PROJECT EIGHT
DREAMS

A dream accompanied by action is a vision.
A dream without action is mere hallucination.
Action without a dream is a waste of motion.

Look at a plot of land. What do you see? Just a buncha stupid weeds with trash strewn amongst them so you'll wreck your mower if you try to mow them? Or do you see just the right combination of light and shade to grow a great garden? Or maybe you see a thriving community all around, making this plot an ideal location for a restaurant, shoe store, or souvenir shop. If you do, you have a dream, then, if you are willing to accompany your dream with action, you are a person of vision. Cities, farms, factories, corporations, and philanthropic societies come into being and thrive when people have vision.

Well, so much for all that be-a-success psychobabble. How about ordinary dreams, the kind you do in bed at night? Hey, there have been times I've awakened in the morning totally exhausted from dreaming I rode a century ride on my bike. And then there have been the days I've actually ridden a century ride but I'm not tired at all, but just nicely refreshed so that after a shower I'm ready to go out dancing with my wife. So which is the dream and which is the reality? How can I know? Do I care?

When I was very small (living in Grand Island, Nebraska) I used to have dreams about strolling through a passageway filled with old bones and skeletons and stuff. Then our family visited the House Of Yesterday in Hastings, Nebraska (it's now called the Hastings Museum of Natural History) where we strolled through rooms filled with old bones and skeletons and stuff. I have a vague memory of my parents saying we had all been there before, so I suppose my dreams were really memories.

When I took Driver Ed in high school, I started having dreams about driving a car backwards at very high speed towards some obstruction, or perhaps over a cliff, and suddenly discovering the car had no brakes in reverse. Fortunately, I always woke up just before the moment of disaster. Then I became the proud possessor of a newly-minted driver's license and got to drive the family horseless carriage, a 1950 DeSoto Club Coupe DeLuxe. Now, from having read lotsa technobabble about cars, I knew that this particular vehicle had double-leading-shoe brakes on all four wheels, making power brakes unnecessary even on this ponderous 4,300 pound behemoth. The brakes were incredibly powerful, though somewhat touchy, going forwards, but required monumental muscular effort to muster even the slightest braking effect in reverse. Fortunately, I was sufficiently spooked by this series of dreams that I always backed up very slowly and was always prepared to mash the brake pedal with everything I had, so I never experienced the dreamed-of disaster.

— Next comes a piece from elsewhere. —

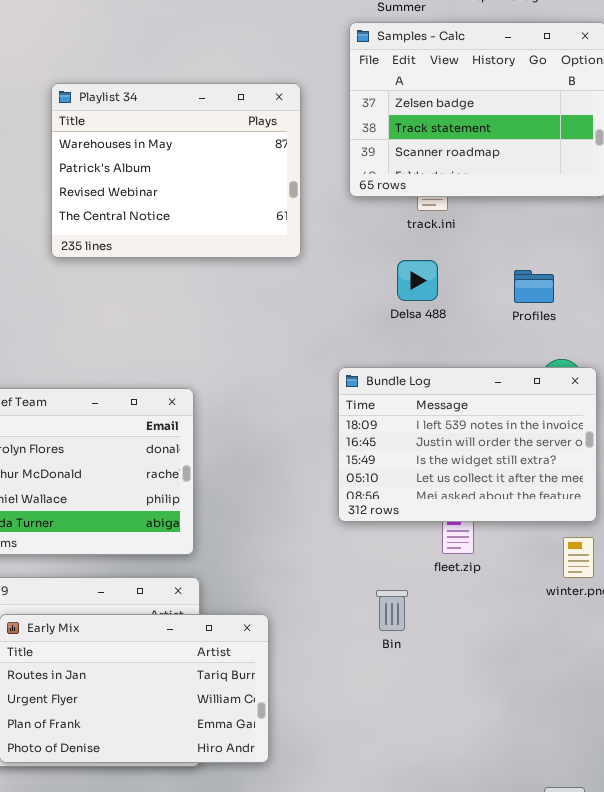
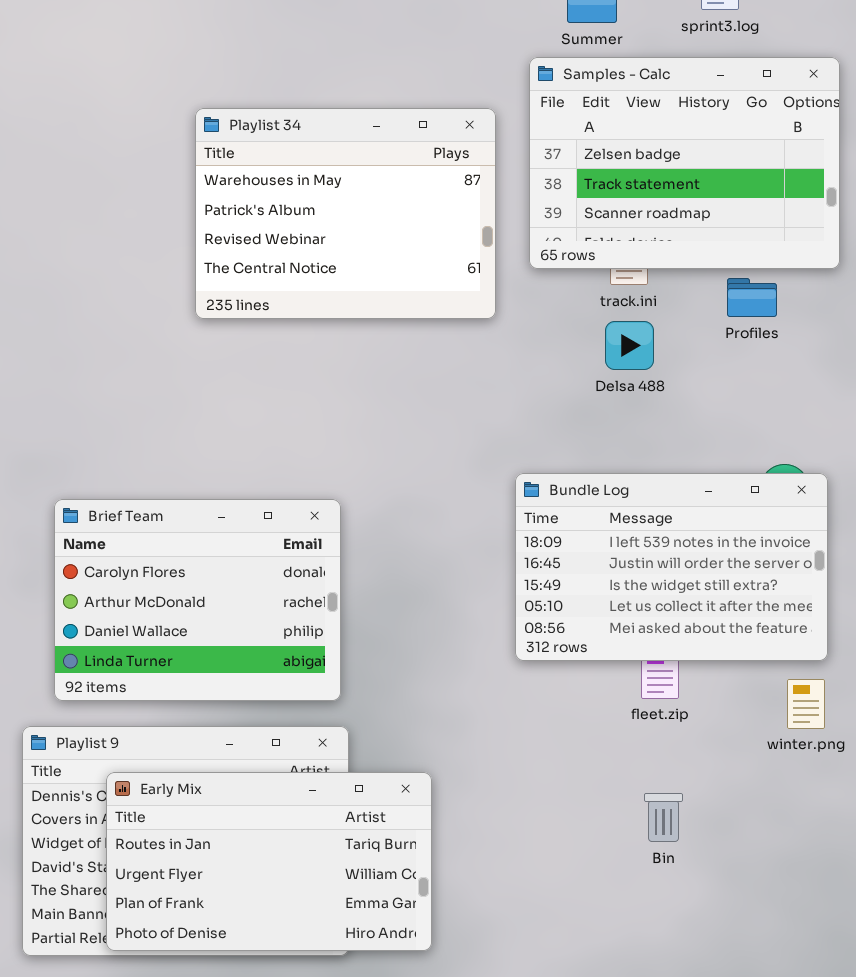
Playlist 34: [51,83,301,258] -> [195,108,496,319], moved
Delsa 488: [397,260,438,301] -> [605,321,654,370], moved
Profiles: [514,270,554,303] -> [727,278,777,317], moved
Bin: [376,590,408,631] -> [644,793,683,842], moved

Have you ever come to know someone on-line, such as through their web site, their diary, or a chat room or opinion forum, and then dreamed of meeting them someday? Well, I've had those dreams many times. Some of my on-line friends I think would be very interesting to meet in person, others maybe I don't really want to meet. I actually have now personally met two of the people I first met on-line and both meetings were very enjoyable. Both of them are fellow bike riders living here in Maryland and regularly participating in some of the same bicycling events that I do. It's been lotsa fun.

But just what are dreams, anyway? Some say they are nothing but neuronic garbage being dumped from your brain cells as you sleep. Others say they are the Mystic Voices of the Great Spirits of Ultimate Reality. I'll withhold judgment on that for now, on the basis of insufficient evidence either way.

"Dream a little," you say? Why not dream a lot? It's fun!